The Chief Minister of Himachal Pradesh, Mr Virbhadra Singh, graced the second day of His Holiness the Dalai Lama's 80th birthday celebration organised by the Domey Association.
Extending his heartiest birthday wishes, the chief minister said, "I join with you all to wish a happy long life to His Holiness the Dalai Lama, who leads not only the Tibetan people but humanity at large. His Holiness the Dalai Lama has not only been the leader of Tibet but also a teacher of peace, tranquility, brotherhood and goodwill among all the nations, for which he is recognised by the world community."
"We are very happy that His Holiness the Dalai Lama and his government in exile are situated at Dharamshala in my state of Himachal Pradesh.

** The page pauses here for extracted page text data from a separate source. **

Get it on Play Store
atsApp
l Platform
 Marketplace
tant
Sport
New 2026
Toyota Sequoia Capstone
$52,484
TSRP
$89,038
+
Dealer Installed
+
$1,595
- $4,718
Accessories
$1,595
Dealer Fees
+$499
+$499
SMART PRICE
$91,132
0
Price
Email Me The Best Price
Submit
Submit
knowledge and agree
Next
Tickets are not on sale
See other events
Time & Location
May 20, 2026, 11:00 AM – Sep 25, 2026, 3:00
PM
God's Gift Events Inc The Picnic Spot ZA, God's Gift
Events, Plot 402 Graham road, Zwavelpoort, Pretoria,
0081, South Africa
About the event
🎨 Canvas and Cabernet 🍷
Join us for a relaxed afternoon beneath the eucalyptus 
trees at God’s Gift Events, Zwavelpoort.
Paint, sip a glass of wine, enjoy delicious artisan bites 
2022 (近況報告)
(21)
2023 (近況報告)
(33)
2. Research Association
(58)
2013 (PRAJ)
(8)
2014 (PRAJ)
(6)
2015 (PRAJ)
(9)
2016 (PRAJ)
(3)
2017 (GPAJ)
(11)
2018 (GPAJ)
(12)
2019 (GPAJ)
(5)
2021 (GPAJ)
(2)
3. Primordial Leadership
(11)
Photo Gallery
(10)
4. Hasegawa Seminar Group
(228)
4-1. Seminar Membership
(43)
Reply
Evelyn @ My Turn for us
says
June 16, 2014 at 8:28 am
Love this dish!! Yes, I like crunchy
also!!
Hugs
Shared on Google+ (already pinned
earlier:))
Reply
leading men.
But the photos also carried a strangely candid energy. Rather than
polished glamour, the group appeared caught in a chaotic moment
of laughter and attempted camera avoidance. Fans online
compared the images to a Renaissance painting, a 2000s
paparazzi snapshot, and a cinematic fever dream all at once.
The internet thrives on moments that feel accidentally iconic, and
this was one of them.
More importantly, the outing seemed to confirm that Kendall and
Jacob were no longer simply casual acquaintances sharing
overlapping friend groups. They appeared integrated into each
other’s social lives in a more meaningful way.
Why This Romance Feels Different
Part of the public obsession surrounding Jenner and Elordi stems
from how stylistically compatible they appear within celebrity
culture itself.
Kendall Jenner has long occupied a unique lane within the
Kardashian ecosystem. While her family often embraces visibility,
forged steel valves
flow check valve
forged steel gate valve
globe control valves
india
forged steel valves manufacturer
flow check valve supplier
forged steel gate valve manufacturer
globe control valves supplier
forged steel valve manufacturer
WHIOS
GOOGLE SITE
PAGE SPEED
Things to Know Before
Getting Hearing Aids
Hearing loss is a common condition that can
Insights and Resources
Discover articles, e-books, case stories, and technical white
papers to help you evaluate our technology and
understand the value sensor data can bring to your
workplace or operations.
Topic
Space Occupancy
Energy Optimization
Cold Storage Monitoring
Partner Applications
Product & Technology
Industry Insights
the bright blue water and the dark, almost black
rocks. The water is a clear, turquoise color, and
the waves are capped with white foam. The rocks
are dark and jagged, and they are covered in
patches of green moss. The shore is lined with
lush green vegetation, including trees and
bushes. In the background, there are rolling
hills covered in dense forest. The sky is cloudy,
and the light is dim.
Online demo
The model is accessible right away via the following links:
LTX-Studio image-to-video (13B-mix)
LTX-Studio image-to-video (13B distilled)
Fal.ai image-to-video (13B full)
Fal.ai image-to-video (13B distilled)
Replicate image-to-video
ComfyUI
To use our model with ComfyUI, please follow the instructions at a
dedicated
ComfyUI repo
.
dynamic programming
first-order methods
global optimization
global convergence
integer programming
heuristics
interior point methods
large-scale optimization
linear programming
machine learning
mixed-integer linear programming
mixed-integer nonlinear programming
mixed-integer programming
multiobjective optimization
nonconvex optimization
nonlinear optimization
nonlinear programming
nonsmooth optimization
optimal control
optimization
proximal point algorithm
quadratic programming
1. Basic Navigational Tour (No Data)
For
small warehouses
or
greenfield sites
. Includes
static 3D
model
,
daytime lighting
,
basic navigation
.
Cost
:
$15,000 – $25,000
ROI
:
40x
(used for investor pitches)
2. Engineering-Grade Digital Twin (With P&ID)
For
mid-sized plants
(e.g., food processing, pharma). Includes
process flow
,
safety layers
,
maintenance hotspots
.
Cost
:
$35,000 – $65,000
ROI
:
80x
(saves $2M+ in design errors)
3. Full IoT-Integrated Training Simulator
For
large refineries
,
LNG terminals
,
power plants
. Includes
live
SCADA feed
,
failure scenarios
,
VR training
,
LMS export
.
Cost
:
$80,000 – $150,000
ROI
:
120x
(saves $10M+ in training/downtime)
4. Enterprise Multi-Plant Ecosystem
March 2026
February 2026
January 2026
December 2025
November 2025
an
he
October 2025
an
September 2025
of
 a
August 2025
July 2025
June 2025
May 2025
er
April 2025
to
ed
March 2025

We adore him and he is a leading example of tranquility and struggle and also of high thinking even under adverse conditions", he added.
Mr Edward John, a prominent First Nations Canadian political leader, reminisced His Holiness's recent visit to Australia where he met with a group of indigenous people and talked about their culture and language and the importance of keeping these in the family of humanity. He added, "I want to say thank you from the bottom of my heart, for our children, grandchildren and over 370 million indigenous people across the world, how important the message is from you".
In his address, His Holiness the Dalai Lama expressed deep concern over the plight of indigenous peoples in various countries. He said that the aboriginals must be educated so that they can adapt the ways of the modern world.
Speaking on the preservation of one's culture and tradition, His Holiness lay emphasis on the importance of a script to preserving one's culture and tradition. "As a Tibetan I am thankful and proud of my ancestors for having a very rich Tibetan script and language," he remarked.
His Holiness recalled his conversation with a black native who seemed emotionally and mentally cowed. His Holiness expressed his sadness at the man's belief that the brain of a black man is less abled than the brain of a white man. Referring to the inferiority complex that aboriginals seem to possess, His Holiness commented on the discrimination Tibetans face at the hands of the Chinese. "Had the Tibetans not curbed by limited opportunity, they would have been par with the Chinese people", His Holiness said. "The 21st century is the century of equality where one doesn't need to be submissive."
His Holiness further talked about the need to imbibe a sense of unity and interdependence. He said that "self-centeredness'' is the root cause of all the troubles in the world. "Due to the self-centered attitude, the world never ceases to create problems. We live in a community where we cannot stay isolated, thus we have to be dependent on others. Our happiness depends on how healthy our humanity is."
Sharing his thoughts on universal happiness, he said that the real nature of human kind is that of love and compassion, since the Creator himself is an embodiment of these virtues. He further added that, love and compassion are innate in every human being because since it's a derivative of the love begotten from our mothers.